Iceland is opening to tourists on 15 June with COVID-19 tests upon arrival

Maintrip June 15, 2020

Last Update: 2020-06-15 01:00:36

Iceland will begin welcoming tourists on 15 June, but residents from some countries may have to wait until July to visit. 

Last month, Iceland’s prime minister Katrin Jakobsdottir has announced plans for the country to reopen to visitors by 15 June.  She also noted that systems would be put in place for those arriving to be tested at the airport in an effort to forgo self-imposed two-week isolation.

Sea stacks off the coast of Reynisfjara © Myron Standret / Alamy Stock Photo
Sea stacks off the coast of Reynisfjara © Myron Standret / Alamy Stock Photo

The Icelandic government updated its advice on 5 June, noting all passengers arriving in Iceland from 15 June can choose to be tested for COVID-19 or quarantine for two weeks. The tests will be free for the first two weeks, but from 1 July, passengers will pay ISK15,000 (US$112 or €99) for a single test. Kids born in 2005 or later are exempt from both testing and quarantine. Travellers will not be allowed to bring test results from their home country. 

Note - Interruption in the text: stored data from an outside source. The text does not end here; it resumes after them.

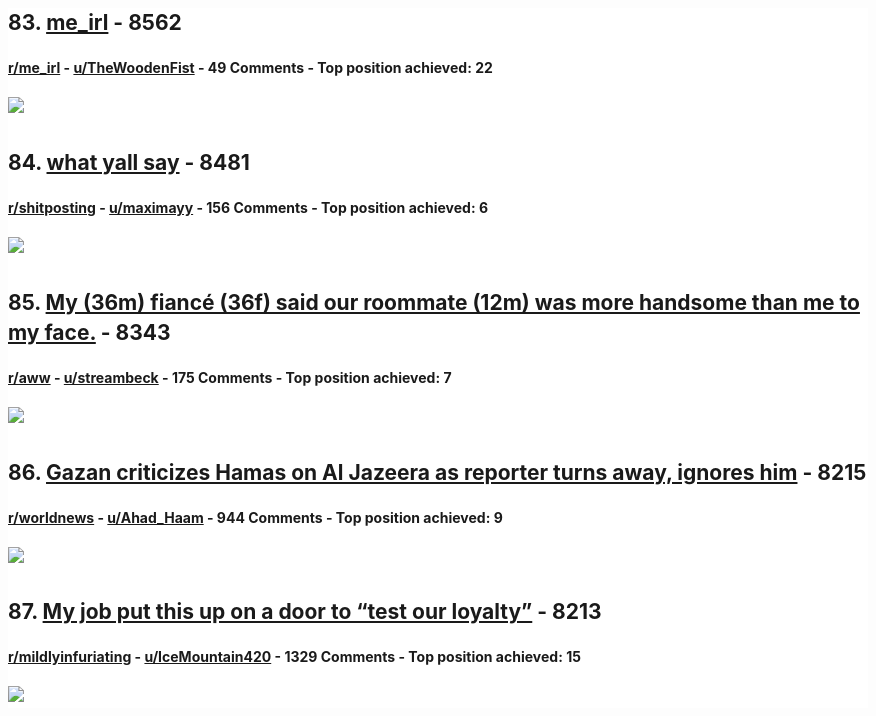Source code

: ## 83. [me_irl](http://reddit.com/r/me_irl/comments/17vpue1/me_irl/) - 8562
#### [r/me_irl](http://reddit.com/r/me_irl) - [u/TheWoodenFist](http://reddit.com/u/TheWoodenFist) - 49 Comments - Top position achieved: 22

<a href="https://v.redd.it/zfdnoqgfbh0c1"><img src="https://external-preview.redd.it/a2lsaGJmNWZiaDBjMRWN0yIzlNJGgGTfQx6G_1AkGFbmV2jFypPgI4NCDdH9.png?width=140&amp;height=140&amp;crop=140:140,smart&amp;format=jpg&amp;v=enabled&amp;lthumb=true&amp;s=28db0e977517325063715783f7945b1fb395a01e"></img></a>

## 84. [what yall say](http://reddit.com/r/shitposting/comments/17vpukx/what_yall_say/) - 8481
#### [r/shitposting](http://reddit.com/r/shitposting) - [u/maximayy](http://reddit.com/u/maximayy) - 156 Comments - Top position achieved: 6

<a href="https://i.redd.it/0xj4w77ibh0c1.jpg"><img src="https://b.thumbs.redditmedia.com/kReWj-ZsWUx9V2Vdg2vjfWTcbHXiWy0ZnyytkcWtfiA.jpg"></img></a>

## 85. [My (36m) fiancé (36f) said our roommate (12m) was more handsome than me to my face.](http://reddit.com/r/aww/comments/17w73i3/my_36m_fiancé_36f_said_our_roommate_12m_was_more/) - 8343
#### [r/aww](http://reddit.com/r/aww) - [u/streambeck](http://reddit.com/u/streambeck) - 175 Comments - Top position achieved: 7

<a href="https://www.reddit.com/gallery/17w73i3"><img src="https://b.thumbs.redditmedia.com/HigcXnkvI16MxQOoSTPim0NZESRdVF6w-mnrEcV83po.jpg"></img></a>

## 86. [Gazan criticizes Hamas on Al Jazeera as reporter turns away, ignores him](http://reddit.com/r/worldnews/comments/17vr2gu/gazan_criticizes_hamas_on_al_jazeera_as_reporter/) - 8215
#### [r/worldnews](http://reddit.com/r/worldnews) - [u/Ahad_Haam](http://reddit.com/u/Ahad_Haam) - 944 Comments - Top position achieved: 9

<a href="https://m.jpost.com/middle-east/article-773289"><img src="https://b.thumbs.redditmedia.com/jHF5OQS-81-p3lOw7d5lKt5CkO8Qo_BBKl1Yg0UaavM.jpg"></img></a>

## 87. [My job put this up on a door to “test our loyalty”](http://reddit.com/r/mildlyinfuriating/comments/17vxyz3/my_job_put_this_up_on_a_door_to_test_our_loyalty/) - 8213
#### [r/mildlyinfuriating](http://reddit.com/r/mildlyinfuriating) - [u/IceMountain420](http://reddit.com/u/IceMountain420) - 1329 Comments - Top position achieved: 15

<a href="https://i.redd.it/f068grc2lj0c1.jpg"><img src="https://b.thumbs.redditmedia.com/ekR54rLessYsNNop1fmmoZ9FevWeBZxaVTnGMSO0DVk.jpg"></img></a>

While Iceland is ready for visitors, the EU will delay the opening of Schengen borders to some countries until 1 July, which means that North Americans will not be able to access Iceland. 

Travellers will also have to fill out a pre-registration form before they arrive and adhere to rules around infection control. All visitors are also encouraged to download the contact tracing app, Rakning C-19. The Icelandic government has previously said that 40% of the population in Iceland is using the contract tracing app. The app has been developed with privacy measures, with location data stored locally on a user’s device unless released for tracing purposes if and when an infection is discovered. 

Iceland’s strategy of large-scale testing, tracing and isolating had positive results in the country, with only about 1800 cases of COVID-19 and ten deaths.